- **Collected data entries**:
========================================
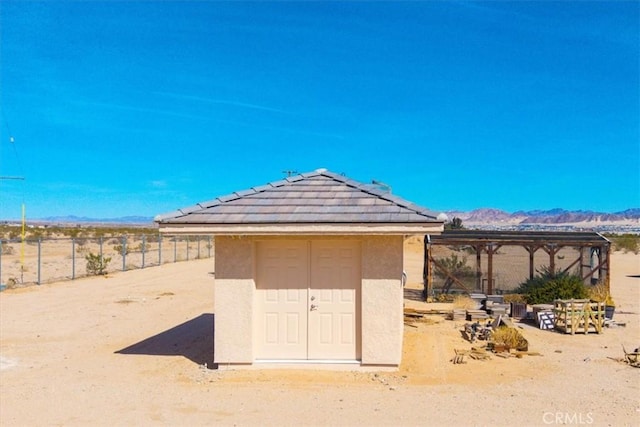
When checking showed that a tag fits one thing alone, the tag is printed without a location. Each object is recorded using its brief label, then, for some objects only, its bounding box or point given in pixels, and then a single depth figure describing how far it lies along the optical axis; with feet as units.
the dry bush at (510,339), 42.86
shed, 35.86
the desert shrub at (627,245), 194.23
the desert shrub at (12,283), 80.94
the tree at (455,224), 201.79
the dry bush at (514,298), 68.14
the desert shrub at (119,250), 158.15
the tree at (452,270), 76.79
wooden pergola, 72.74
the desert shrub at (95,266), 102.19
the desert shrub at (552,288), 64.30
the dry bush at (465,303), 65.31
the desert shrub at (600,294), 60.54
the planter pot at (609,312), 56.70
========================================
- **Problem statement**:
Scan the entries above and return each line that holds "desert".

- **Completed task**:
the desert shrub at (627,245), 194.23
the desert shrub at (12,283), 80.94
the desert shrub at (119,250), 158.15
the desert shrub at (95,266), 102.19
the desert shrub at (552,288), 64.30
the desert shrub at (600,294), 60.54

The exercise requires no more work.